-------- Text --------

Author(s)
Sophia Linguiti, BA
Emma J. Anisman, BA
Abdulghafoor Alani, BS
Anika Walia, BA
Colin Huntley, MD
Affiliation(s)
Thomas Jefferson University Sidney Kimmel Medical College
Abstract:
Educational Objective: At the conclusion of this presentation, the participants should be able to assess the association between preoperative drug-induced sleep endoscopy (DISE) and postoperative outcomes in patients undergoing sleep surgery for obstructive sleep apnea (OSA), and interpret the impact of DISE on revision rates and sleep surgery postoperative complications. Understanding this relationship can guide surgical planning, improve patient selection, and potentially reduce the need for revision surgery, thereby enhancing overall treatment effectiveness and safety.
Objectives: To evaluate the impact of preoperative drug-induced sleep endoscopy (DISE) on long-term revision rates and short-term postoperative complications in patients undergoing sleep surgery for OSA.
Study Design: Retrospective cohort study using the TriNetX US Global Collaborative Network.
Methods: Adults diagnosed with OSA undergoing sleep surgery (including: palatopharyngoplasty or uvulopalatopharyngoplasty, tonsillectomy and/or adenoidectomy, pharyngoplasty, mandibular reconstruction, and genioglossus advancement) were identified and stratified based on whether they had undergone DISE within one year preoperatively. Patients receiving hypoglossal nerve stimulation were excluded. Outcomes included rates of additional sleep surgery and postoperative continuous positive airway pressure (CPAP) use occurring within five years, as well as 30-day postoperative complications.

-------- Exercise data --------

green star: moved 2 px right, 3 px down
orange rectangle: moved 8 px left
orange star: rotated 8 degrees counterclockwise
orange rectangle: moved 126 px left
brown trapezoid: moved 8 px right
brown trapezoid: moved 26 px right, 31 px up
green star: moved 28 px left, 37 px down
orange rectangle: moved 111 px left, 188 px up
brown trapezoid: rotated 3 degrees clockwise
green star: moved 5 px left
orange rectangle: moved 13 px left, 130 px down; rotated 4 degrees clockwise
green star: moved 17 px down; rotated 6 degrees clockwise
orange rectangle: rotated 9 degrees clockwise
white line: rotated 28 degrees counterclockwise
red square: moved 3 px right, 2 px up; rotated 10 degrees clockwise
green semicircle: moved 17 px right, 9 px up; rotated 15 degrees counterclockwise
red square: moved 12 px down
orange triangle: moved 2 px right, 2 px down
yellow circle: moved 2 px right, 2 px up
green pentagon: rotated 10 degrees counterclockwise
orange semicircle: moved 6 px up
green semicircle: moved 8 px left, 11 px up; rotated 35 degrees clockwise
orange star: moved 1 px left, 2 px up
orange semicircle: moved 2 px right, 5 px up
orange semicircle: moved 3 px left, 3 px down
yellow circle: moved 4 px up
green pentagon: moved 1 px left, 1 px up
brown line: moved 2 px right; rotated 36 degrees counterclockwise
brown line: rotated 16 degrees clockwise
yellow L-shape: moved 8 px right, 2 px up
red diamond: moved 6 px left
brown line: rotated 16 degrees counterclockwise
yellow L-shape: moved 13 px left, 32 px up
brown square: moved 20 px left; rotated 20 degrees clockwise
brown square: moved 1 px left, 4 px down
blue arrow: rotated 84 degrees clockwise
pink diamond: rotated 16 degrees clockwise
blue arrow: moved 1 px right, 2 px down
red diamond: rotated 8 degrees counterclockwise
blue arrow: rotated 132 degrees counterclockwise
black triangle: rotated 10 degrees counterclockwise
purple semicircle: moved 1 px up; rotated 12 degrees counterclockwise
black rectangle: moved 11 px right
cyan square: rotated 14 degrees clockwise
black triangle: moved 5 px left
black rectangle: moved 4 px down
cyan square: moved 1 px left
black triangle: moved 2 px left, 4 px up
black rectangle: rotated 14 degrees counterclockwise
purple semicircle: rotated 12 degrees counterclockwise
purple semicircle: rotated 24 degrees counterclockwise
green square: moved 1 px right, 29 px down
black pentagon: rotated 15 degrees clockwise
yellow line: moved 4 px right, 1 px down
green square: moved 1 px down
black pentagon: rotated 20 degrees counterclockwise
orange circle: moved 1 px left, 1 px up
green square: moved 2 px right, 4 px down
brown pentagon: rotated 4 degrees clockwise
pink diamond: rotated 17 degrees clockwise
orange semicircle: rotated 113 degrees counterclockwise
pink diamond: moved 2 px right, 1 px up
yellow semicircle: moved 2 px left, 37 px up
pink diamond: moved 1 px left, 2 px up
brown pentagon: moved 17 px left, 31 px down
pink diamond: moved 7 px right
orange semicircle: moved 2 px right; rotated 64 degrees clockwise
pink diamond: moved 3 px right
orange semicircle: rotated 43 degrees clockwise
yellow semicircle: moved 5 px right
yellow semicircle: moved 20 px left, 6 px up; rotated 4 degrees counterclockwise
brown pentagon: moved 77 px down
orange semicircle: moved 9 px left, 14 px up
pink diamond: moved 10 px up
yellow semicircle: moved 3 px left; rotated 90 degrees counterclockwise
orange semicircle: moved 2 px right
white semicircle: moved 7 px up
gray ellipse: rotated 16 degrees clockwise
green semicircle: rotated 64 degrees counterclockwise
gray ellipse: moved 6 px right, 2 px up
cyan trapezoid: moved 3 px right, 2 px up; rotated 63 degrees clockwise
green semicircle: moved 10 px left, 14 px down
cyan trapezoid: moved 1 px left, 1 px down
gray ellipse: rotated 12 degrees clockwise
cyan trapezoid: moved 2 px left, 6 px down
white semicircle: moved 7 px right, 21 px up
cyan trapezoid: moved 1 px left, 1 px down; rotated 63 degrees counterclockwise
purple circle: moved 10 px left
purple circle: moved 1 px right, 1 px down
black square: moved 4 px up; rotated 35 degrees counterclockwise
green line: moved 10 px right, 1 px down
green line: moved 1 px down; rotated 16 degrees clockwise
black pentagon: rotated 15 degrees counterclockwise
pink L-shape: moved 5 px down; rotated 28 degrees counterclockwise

--------

Problem 1: In the abstract on sleep endoscopy and sleep surgery, which patients were excluded from the study?
Problem 2: Extend the abstract on sleep endoscopy and sleep surgery, picking up after its last sentence.
The material has nothing to do with the abstract on sleep endoscopy and sleep surgery.

Task answer 1: Patients receiving hypoglossal nerve stimulation.

Task answer 2:
Results: A total of 11,536 patients were included: 5,853 without and 5,853 with prior DISE. There was no significant difference in rates of revision surgery (2.55% vs 2.87%, RR 1.01, p=0.28) or CPAP use (3.09% vs 3.25%, RR 1.05, p=0.63) at 5-years post sleep surgery. However, patients with prior DISE had significantly higher rates of postoperative infection (2.17% vs. 1.45%, RR 1.49, p=0.004), and 30-day emergency visits (10.65% vs. 8.79%, RR 1.20, p=0.001). Postoperative bleeding was more common in the DISE group but did not reach statistical significance (7.32% vs. 6.61%, RR 1.11, p=0.127).
Conclusions: Preoperative DISE did not reduce the likelihood of future sleep surgery or postoperative CPAP use following sleep surgery. However, patients with prior DISE experienced higher rates of infection and healthcare utilization within 30 days. These findings highlight the need to further define the optimal role of DISE in sleep surgery planning for OSA.